[Start of Attachment]

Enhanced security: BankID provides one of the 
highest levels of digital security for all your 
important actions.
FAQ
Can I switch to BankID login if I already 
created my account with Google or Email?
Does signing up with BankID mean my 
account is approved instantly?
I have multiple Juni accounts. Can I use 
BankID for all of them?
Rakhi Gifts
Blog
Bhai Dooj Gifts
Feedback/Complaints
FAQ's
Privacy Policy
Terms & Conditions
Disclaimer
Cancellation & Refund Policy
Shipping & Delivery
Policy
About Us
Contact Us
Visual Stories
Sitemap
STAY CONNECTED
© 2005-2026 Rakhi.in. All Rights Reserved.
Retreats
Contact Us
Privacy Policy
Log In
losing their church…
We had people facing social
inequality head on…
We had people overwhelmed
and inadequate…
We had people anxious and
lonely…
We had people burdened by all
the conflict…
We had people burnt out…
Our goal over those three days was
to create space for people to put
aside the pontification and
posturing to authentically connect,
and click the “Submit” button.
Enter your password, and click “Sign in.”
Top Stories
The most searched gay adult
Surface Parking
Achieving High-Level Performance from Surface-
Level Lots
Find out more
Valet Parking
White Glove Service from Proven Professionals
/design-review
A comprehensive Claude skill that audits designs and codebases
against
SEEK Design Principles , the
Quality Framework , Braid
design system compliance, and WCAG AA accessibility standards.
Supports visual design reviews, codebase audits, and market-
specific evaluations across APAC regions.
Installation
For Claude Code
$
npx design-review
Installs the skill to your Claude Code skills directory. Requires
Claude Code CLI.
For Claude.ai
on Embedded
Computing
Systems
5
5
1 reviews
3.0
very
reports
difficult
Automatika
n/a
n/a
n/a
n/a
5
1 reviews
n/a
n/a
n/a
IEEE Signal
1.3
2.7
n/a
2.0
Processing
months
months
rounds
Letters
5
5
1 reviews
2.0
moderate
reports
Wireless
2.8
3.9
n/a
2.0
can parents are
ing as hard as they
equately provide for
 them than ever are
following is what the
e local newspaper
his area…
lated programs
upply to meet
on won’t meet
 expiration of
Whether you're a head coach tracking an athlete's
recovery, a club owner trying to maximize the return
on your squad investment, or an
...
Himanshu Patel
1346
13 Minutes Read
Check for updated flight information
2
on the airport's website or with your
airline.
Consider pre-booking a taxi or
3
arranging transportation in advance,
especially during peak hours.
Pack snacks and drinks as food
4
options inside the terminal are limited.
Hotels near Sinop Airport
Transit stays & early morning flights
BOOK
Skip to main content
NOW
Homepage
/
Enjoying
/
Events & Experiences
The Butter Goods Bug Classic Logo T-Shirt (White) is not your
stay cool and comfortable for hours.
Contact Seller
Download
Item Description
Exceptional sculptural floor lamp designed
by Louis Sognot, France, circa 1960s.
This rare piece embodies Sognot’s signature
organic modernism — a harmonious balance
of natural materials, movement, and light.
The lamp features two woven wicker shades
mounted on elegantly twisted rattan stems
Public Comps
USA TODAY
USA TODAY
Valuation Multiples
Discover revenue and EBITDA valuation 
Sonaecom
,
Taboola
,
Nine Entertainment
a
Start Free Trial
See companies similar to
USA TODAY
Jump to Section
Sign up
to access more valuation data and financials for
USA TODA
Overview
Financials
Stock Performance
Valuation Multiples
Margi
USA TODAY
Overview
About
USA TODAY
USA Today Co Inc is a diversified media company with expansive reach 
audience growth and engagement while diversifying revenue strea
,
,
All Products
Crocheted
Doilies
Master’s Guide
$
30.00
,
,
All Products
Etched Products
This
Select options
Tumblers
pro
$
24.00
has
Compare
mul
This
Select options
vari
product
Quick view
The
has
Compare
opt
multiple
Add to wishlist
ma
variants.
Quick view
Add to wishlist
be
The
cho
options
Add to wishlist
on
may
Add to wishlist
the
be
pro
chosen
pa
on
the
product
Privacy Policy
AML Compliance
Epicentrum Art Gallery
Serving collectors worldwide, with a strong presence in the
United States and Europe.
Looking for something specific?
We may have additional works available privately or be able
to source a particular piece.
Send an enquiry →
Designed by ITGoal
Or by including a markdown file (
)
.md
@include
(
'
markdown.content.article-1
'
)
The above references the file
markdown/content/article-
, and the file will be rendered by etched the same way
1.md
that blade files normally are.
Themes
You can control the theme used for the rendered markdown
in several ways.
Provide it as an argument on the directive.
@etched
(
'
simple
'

[End of Attachment]

■ **What you should do**:
Each line of the listing should be printed again, exactly.

■ **Finished task**:
Enhanced security: BankID provides one of the 
highest levels of digital security for all your 
important actions.
FAQ
Can I switch to BankID login if I already 
created my account with Google or Email?
Does signing up with BankID mean my 
account is approved instantly?
I have multiple Juni accounts. Can I use 
BankID for all of them?
Rakhi Gifts
Blog
Bhai Dooj Gifts
Feedback/Complaints
FAQ's
Privacy Policy
Terms & Conditions
Disclaimer
Cancellation & Refund Policy
Shipping & Delivery
Policy
About Us
Contact Us
Visual Stories
Sitemap
STAY CONNECTED
© 2005-2026 Rakhi.in. All Rights Reserved.
Retreats
Contact Us
Privacy Policy
Log In
losing their church…
We had people facing social
inequality head on…
We had people overwhelmed
and inadequate…
We had people anxious and
lonely…
We had people burdened by all
the conflict…
We had people burnt out…
Our goal over those three days was
to create space for people to put
aside the pontification and
posturing to authentically connect,
and click the “Submit” button.
Enter your password, and click “Sign in.”
Top Stories
The most searched gay adult
Surface Parking
Achieving High-Level Performance from Surface-
Level Lots
Find out more
Valet Parking
White Glove Service from Proven Professionals
/design-review
A comprehensive Claude skill that audits designs and codebases
against
SEEK Design Principles , the
Quality Framework , Braid
design system compliance, and WCAG AA accessibility standards.
Supports visual design reviews, codebase audits, and market-
specific evaluations across APAC regions.
Installation
For Claude Code
$
npx design-review
Installs the skill to your Claude Code skills directory. Requires
Claude Code CLI.
For Claude.ai
on Embedded
Computing
Systems
5
5
1 reviews
3.0
very
reports
difficult
Automatika
n/a
n/a
n/a
n/a
5
1 reviews
n/a
n/a
n/a
IEEE Signal
1.3
2.7
n/a
2.0
Processing
months
months
rounds
Letters
5
5
1 reviews
2.0
moderate
reports
Wireless
2.8
3.9
n/a
2.0
can parents are
ing as hard as they
equately provide for
 them than ever are
following is what the
e local newspaper
his area…
lated programs
upply to meet
on won’t meet
 expiration of
Whether you're a head coach tracking an athlete's
recovery, a club owner trying to maximize the return
on your squad investment, or an
...
Himanshu Patel
1346
13 Minutes Read
Check for updated flight information
2
on the airport's website or with your
airline.
Consider pre-booking a taxi or
3
arranging transportation in advance,
especially during peak hours.
Pack snacks and drinks as food
4
options inside the terminal are limited.
Hotels near Sinop Airport
Transit stays & early morning flights
BOOK
Skip to main content
NOW
Homepage
/
Enjoying
/
Events & Experiences
The Butter Goods Bug Classic Logo T-Shirt (White) is not your
stay cool and comfortable for hours.
Contact Seller
Download
Item Description
Exceptional sculptural floor lamp designed
by Louis Sognot, France, circa 1960s.
This rare piece embodies Sognot’s signature
organic modernism — a harmonious balance
of natural materials, movement, and light.
The lamp features two woven wicker shades
mounted on elegantly twisted rattan stems
Public Comps
USA TODAY
USA TODAY
Valuation Multiples
Discover revenue and EBITDA valuation 
Sonaecom
,
Taboola
,
Nine Entertainment
a
Start Free Trial
See companies similar to
USA TODAY
Jump to Section
Sign up
to access more valuation data and financials for
USA TODA
Overview
Financials
Stock Performance
Valuation Multiples
Margi
USA TODAY
Overview
About
USA TODAY
USA Today Co Inc is a diversified media company with expansive reach 
audience growth and engagement while diversifying revenue strea
,
,
All Products
Crocheted
Doilies
Master’s Guide
$
30.00
,
,
All Products
Etched Products
This
Select options
Tumblers
pro
$
24.00
has
Compare
mul
This
Select options
vari
product
Quick view
The
has
Compare
opt
multiple
Add to wishlist
ma
variants.
Quick view
Add to wishlist
be
The
cho
options
Add to wishlist
on
may
Add to wishlist
the
be
pro
chosen
pa
on
the
product
Privacy Policy
AML Compliance
Epicentrum Art Gallery
Serving collectors worldwide, with a strong presence in the
United States and Europe.
Looking for something specific?
We may have additional works available privately or be able
to source a particular piece.
Send an enquiry →
Designed by ITGoal
Or by including a markdown file (
)
.md
@include
(
'
markdown.content.article-1
'
)
The above references the file
markdown/content/article-
, and the file will be rendered by etched the same way
1.md
that blade files normally are.
Themes
You can control the theme used for the rendered markdown
in several ways.
Provide it as an argument on the directive.
@etched
(
'
simple
'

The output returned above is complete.